A couple behind me chatters away, sounding loving and committed. A young blond woman with one son wavers thru, the top of her breasts conspicuously revealed. Is she fishing? Or simply wishing to look her best? She reminds me of my fabled "train lady," an imaginary sexual encounter that was my first adulterous affair, albeit a fantasy.

I meander, I'm off track, the changing scenery prompts changing themes. Where next?

Tree stumps. Logging? But otherwise little sign of the timber industry near the tracks. Perhaps further in. How are these trees affected by global warming? What will be the succession forest when these are no longer able to adjust to warming? Will this landscape become denuded? We seem to be leveling out, an abundance of conifers, a few ranch like spreads. Vistas, but because of the fog, blankness, wonderment, what lies beyond? As when viewing a shapely woman wearing a clinging gown--what riches lie beneath the fabric, the fog?

I have finished morning coffee, is that a sign I should more on, to another modality like reading, or to another station, like the serving bar in the middle of this car where I can plug in my computer and recharge the battery? At least I can clean up my spelling and grammar, await further inspirations.

We might be passing thru Yreka, home of Betty Ann, Louise's aunt, and former home of the dear Gordon Dunlap. --No, checking the map, that was mt Shasta city, followed soon by mt Shasta itself. We'd been along the Sacramento River, and the highway was #5. --We are along a major highway, the snow is slightly thicker on the ground. Now sunshine, the first of the day, more a glancing blow, a splinter, than an enduring ray. But lending hope. My photography depends on light, and to this pt I've simply not had enough. Now the sky is showing cloud definition--cirrus, nimbo stratus, low lying clouds in the mt peaks. Many peaks in the distance, if only I could get a clear view. We frequently go behind cutouts and trees.

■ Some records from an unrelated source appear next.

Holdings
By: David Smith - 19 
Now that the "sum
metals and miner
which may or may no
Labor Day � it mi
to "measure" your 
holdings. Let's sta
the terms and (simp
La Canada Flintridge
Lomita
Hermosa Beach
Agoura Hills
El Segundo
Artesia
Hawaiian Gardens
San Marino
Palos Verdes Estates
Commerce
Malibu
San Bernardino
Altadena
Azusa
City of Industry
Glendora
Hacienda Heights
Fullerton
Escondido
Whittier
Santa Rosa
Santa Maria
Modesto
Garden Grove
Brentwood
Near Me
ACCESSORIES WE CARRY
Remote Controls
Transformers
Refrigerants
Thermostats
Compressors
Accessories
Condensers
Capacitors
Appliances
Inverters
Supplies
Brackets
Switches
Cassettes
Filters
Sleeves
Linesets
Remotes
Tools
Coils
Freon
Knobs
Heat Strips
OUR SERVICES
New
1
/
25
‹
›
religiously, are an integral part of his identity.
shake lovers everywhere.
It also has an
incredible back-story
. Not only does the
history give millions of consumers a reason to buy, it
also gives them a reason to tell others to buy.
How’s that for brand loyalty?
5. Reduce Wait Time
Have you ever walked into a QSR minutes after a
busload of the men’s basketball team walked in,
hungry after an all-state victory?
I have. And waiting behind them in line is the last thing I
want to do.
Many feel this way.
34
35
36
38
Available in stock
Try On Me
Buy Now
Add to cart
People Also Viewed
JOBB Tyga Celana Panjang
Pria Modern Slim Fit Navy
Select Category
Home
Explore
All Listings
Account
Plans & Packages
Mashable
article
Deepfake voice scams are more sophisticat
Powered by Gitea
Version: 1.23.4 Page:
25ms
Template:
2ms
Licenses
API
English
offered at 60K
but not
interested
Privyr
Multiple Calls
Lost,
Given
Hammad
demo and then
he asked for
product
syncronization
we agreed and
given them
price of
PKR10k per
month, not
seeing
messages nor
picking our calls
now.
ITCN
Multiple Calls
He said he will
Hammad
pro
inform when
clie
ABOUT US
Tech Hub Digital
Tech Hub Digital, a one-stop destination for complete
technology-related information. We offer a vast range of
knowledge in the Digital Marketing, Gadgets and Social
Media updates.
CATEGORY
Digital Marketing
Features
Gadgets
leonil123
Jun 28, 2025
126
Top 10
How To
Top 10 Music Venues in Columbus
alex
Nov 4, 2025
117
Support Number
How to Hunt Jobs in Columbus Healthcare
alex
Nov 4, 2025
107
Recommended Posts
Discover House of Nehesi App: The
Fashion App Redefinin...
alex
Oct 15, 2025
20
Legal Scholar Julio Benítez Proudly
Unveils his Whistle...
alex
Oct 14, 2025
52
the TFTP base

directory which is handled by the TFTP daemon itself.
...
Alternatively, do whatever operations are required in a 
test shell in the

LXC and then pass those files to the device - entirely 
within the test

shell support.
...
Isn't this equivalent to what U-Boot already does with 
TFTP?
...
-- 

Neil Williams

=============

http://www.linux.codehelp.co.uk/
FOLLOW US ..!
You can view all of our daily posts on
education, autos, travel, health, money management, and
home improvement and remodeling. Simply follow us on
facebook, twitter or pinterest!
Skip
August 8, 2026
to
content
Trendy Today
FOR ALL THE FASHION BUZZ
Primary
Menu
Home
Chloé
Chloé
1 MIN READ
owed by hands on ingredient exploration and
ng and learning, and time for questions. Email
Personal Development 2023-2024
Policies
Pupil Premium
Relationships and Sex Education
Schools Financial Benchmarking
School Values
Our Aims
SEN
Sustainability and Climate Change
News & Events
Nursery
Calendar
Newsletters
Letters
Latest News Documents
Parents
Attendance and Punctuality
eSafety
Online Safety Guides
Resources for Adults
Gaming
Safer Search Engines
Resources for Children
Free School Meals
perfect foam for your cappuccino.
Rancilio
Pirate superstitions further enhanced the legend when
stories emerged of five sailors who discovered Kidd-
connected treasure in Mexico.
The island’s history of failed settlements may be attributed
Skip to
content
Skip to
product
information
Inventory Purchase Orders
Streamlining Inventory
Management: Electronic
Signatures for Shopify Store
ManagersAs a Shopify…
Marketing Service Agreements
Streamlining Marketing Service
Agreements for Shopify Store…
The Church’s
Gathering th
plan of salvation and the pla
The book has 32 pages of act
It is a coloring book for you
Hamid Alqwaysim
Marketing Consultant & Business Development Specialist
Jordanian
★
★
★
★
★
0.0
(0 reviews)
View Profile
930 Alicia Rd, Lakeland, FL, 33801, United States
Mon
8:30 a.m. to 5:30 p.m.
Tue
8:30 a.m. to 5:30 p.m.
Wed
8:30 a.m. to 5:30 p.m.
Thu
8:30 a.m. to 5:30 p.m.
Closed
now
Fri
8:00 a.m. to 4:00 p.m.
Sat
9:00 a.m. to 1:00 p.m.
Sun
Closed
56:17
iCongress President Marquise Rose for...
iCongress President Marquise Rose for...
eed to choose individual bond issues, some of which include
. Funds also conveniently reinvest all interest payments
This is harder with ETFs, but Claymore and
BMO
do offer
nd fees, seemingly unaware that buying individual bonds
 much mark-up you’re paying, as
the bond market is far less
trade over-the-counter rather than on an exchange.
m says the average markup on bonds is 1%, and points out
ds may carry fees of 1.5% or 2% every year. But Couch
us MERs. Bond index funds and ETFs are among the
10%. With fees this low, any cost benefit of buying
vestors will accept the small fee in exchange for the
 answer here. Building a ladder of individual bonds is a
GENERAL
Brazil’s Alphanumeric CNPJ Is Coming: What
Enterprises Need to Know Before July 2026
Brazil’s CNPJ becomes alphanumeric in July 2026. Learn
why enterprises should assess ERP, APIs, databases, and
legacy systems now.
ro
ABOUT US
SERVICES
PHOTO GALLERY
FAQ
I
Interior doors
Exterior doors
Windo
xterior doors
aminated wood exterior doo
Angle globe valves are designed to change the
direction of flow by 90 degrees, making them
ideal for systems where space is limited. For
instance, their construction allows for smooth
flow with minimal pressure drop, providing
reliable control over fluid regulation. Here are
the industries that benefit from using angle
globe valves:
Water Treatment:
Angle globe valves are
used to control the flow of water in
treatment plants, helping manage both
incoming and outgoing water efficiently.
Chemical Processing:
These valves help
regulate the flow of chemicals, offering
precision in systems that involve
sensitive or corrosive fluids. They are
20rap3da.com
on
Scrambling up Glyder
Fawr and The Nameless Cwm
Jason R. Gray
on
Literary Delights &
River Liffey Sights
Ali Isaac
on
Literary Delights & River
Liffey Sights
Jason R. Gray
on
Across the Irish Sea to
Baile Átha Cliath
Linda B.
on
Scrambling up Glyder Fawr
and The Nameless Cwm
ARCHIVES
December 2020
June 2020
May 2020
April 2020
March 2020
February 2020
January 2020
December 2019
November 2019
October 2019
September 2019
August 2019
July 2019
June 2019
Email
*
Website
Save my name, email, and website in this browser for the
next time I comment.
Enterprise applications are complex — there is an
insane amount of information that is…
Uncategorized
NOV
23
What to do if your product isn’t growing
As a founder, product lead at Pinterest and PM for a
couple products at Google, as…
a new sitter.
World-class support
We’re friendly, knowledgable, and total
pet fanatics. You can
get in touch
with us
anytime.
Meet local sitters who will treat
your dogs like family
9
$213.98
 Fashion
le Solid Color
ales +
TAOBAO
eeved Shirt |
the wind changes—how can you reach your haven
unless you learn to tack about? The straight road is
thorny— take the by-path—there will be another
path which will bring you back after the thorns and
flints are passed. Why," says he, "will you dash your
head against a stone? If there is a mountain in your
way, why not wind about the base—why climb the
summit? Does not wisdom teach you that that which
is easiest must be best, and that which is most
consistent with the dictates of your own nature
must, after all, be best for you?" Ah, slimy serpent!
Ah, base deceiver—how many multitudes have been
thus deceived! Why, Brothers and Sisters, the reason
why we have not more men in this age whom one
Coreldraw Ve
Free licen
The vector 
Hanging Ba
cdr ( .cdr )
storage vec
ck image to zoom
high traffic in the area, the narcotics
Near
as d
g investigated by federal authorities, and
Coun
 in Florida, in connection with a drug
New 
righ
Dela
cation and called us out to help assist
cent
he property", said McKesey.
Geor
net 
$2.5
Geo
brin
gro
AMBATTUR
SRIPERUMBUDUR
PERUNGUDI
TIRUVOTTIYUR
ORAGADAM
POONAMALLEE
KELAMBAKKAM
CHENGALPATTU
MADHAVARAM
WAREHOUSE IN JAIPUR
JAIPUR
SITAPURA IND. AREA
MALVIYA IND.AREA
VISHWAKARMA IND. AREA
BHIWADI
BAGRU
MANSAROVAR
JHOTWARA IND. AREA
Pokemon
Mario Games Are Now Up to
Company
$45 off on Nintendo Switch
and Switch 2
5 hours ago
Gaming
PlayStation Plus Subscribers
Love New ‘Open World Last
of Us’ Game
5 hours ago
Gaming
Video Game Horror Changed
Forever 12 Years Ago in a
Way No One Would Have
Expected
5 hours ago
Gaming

The train corridor narrows, we are significantly higher, snow is about 3 inches thick, the sun is shining, we've seen and I've photographed mt Shasta and the hillside on the left or west of the tracks. More people are assembling in the lounge.

Earlier, the snack bar lady treated me to coffee after I'd handed her my reusable coffee mug, refusing payment, then did the same for the next customer, saying to him, I can't charge you when I didn't charge him, meaning me. We chatted about this arcane system Amtrak uses to count sales. Is she bucking the system, acting from malice, simply doing good to worthy people? She also confirmed my suspicion that Amtrak recycles virtually nothing, bottles, cans, plastic ware, even pillows, as a few passengers overhearing our conversation and I thought.

At the Martinez station I discovered that what I thought was my e ticket was not. Checking on the computer, the drowsy couple staffing the late night station--kept open until train arrivals, despite the late hr--informed me that I'd already received my ticket and they wouldn't give me another until I paid again. I could dig out my first ticket (in my stored package in Napa about to be mailed to my home by Louise?) and either use it as a 100% voucher for one year, or cash it in losing 10% in the process. I'd made the wrong assumption, basing my assessment on air travel protocol, lesson learned.

Passing thru what looks like a red pine plantation. Flat, dull, no view. A small rd on the right. Huge cumulous clouds. I could write like this all day.

Now low lying clouds, frozen puddles and streams, a darkening day. As the landscape changes rapidly, so does the weather.

Time to pee, maybe poop. Lug my gear with me. Prevent theft. Trust no one.